══ RECORDS TO USE ══

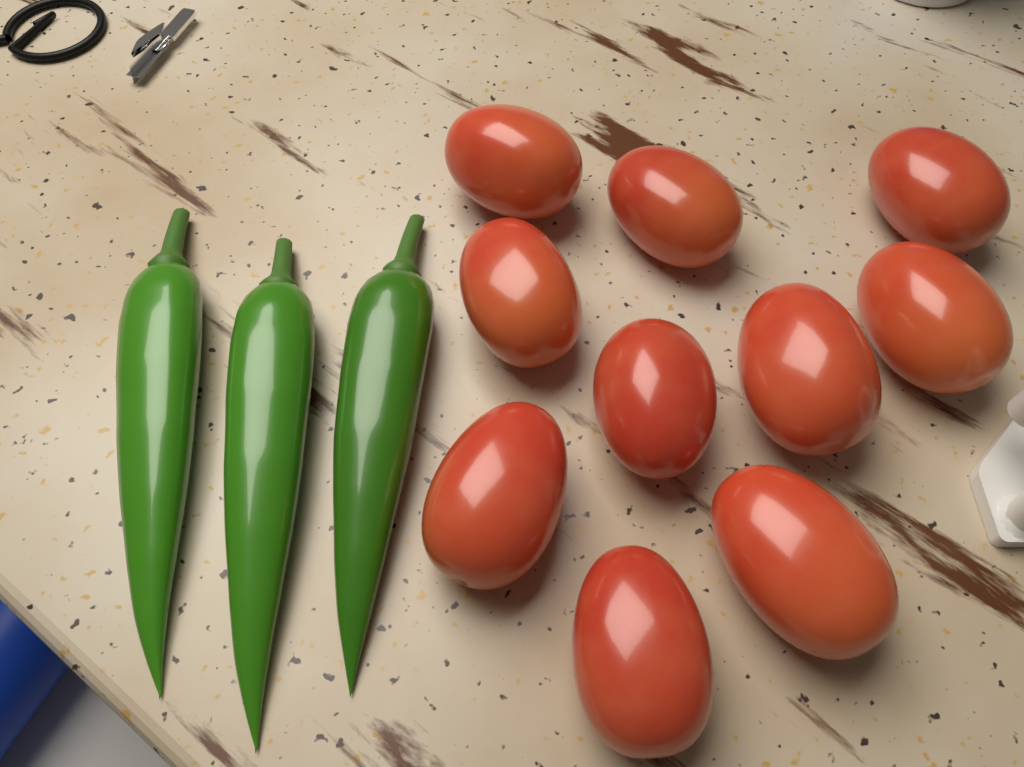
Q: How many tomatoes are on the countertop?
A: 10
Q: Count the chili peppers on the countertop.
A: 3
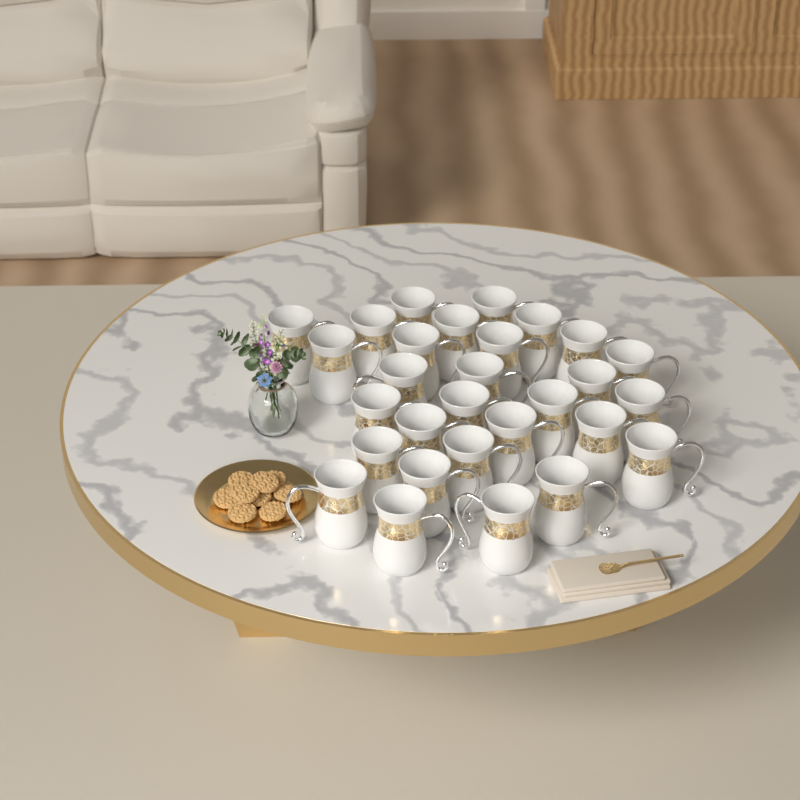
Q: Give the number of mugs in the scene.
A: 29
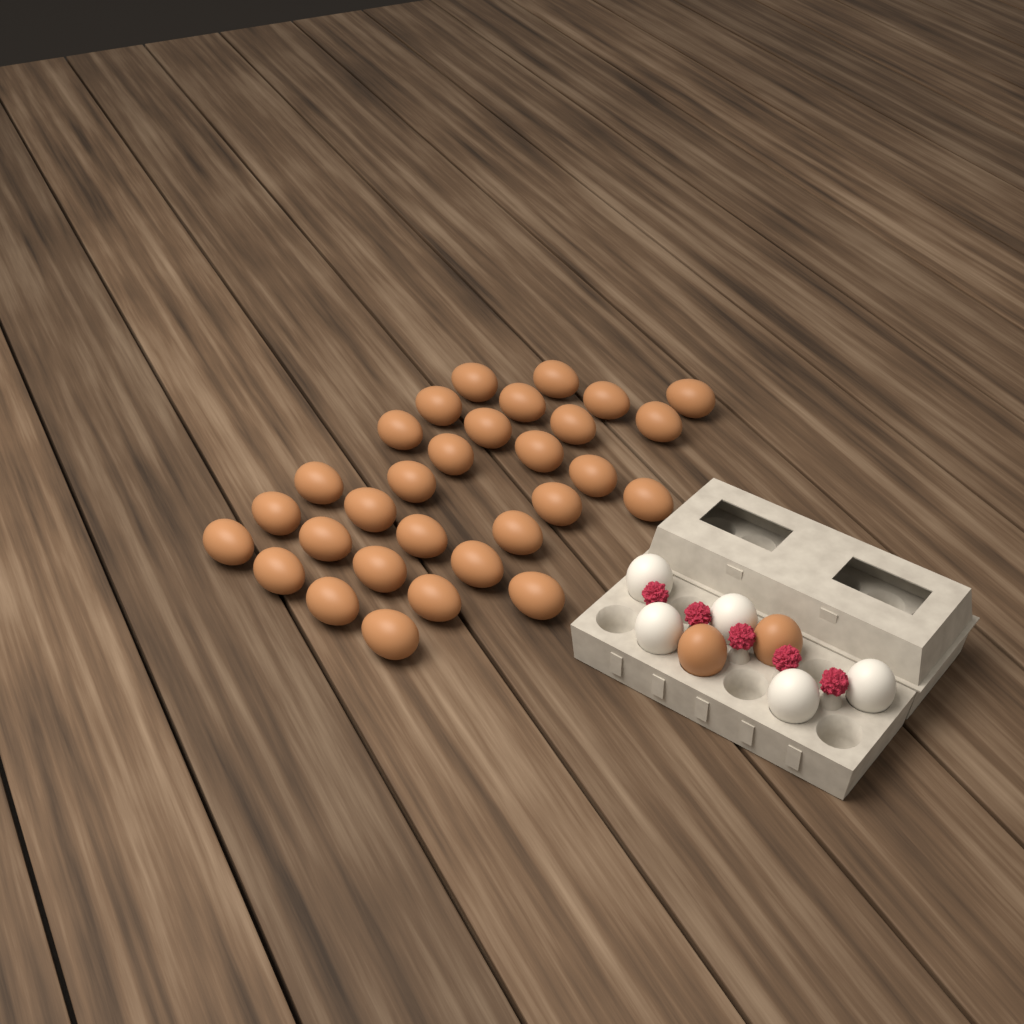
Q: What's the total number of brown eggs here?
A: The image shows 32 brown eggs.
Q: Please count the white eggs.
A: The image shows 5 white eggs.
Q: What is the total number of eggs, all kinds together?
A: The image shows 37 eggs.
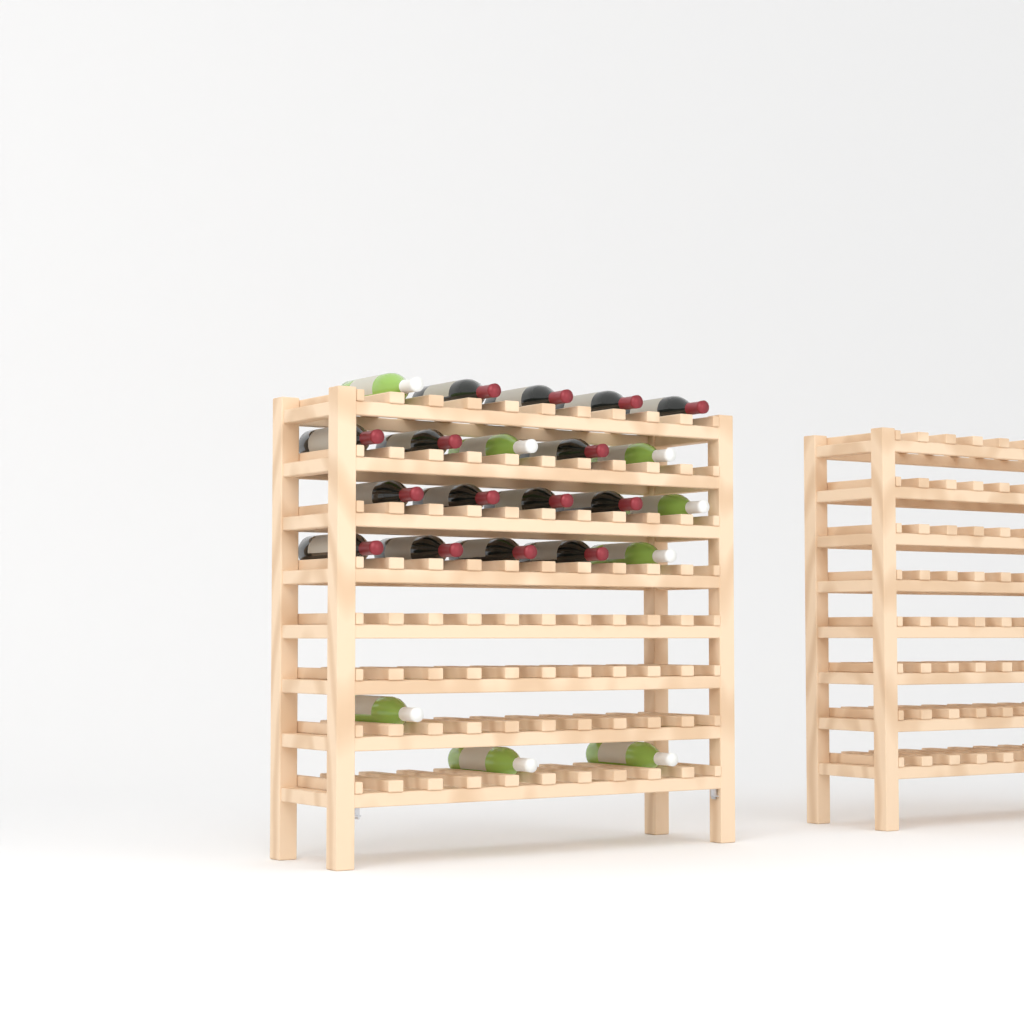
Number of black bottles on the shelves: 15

═══
══ RECORDS TO USE ══

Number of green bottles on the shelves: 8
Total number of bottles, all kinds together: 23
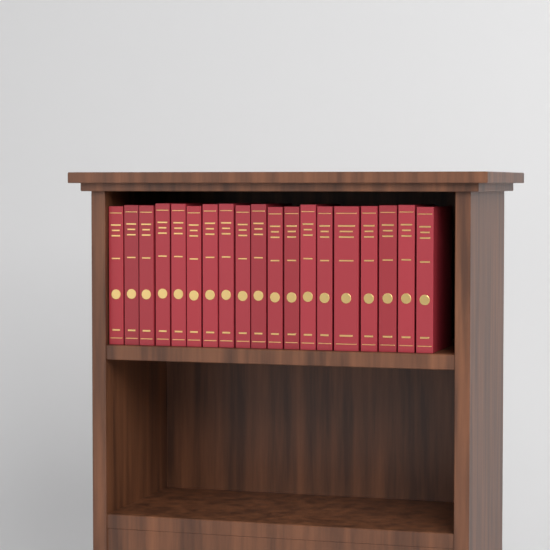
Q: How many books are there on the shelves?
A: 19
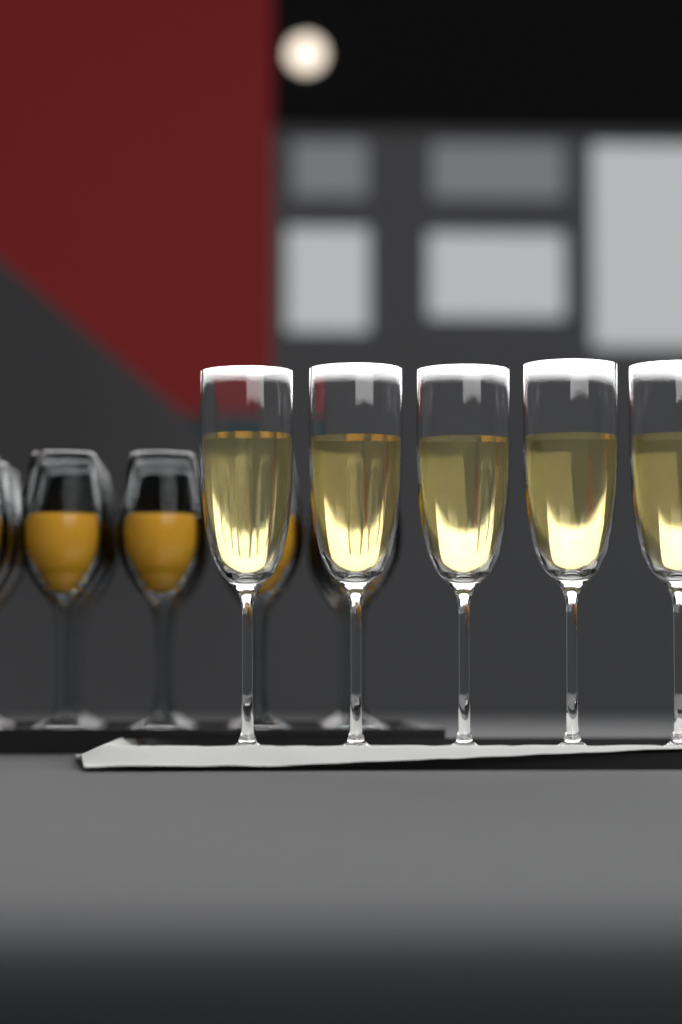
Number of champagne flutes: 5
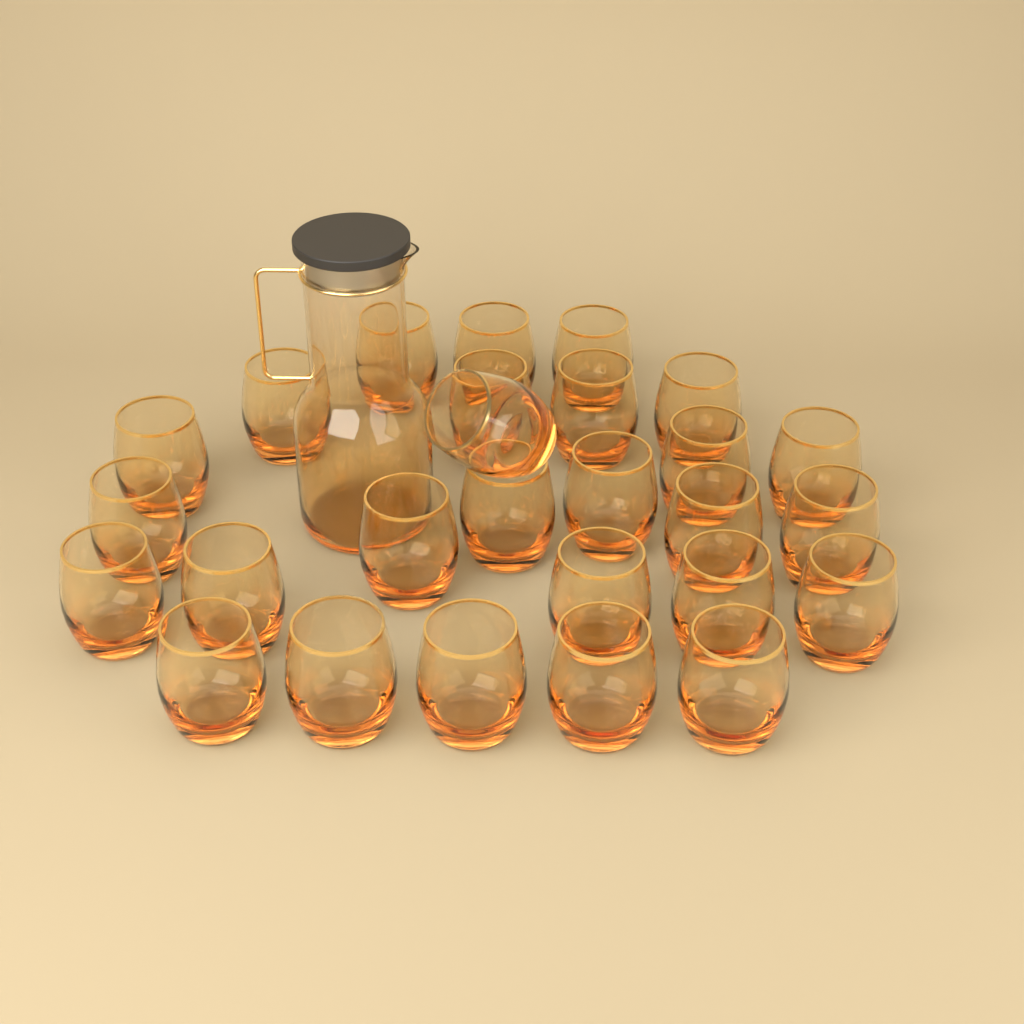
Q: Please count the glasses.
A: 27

═══

Reproduce the part of the material above that opens with the line containing "Q: How many tomatoes are on the countertop?" and closes with the line containing "Number of black bottles on the shelves: 15", replacing "countertop" with "kitchen table" wherever it occurs and leaving all else unchanged. Omit the pictures from the reproduction.

Q: How many tomatoes are on the kitchen table?
A: 10
Q: Count the chili peppers on the kitchen table.
A: 3
Q: Give the number of mugs in the scene.
A: 29
Q: What's the total number of brown eggs here?
A: The image shows 32 brown eggs.
Q: Please count the white eggs.
A: The image shows 5 white eggs.
Q: What is the total number of eggs, all kinds together?
A: The image shows 37 eggs.
Number of black bottles on the shelves: 15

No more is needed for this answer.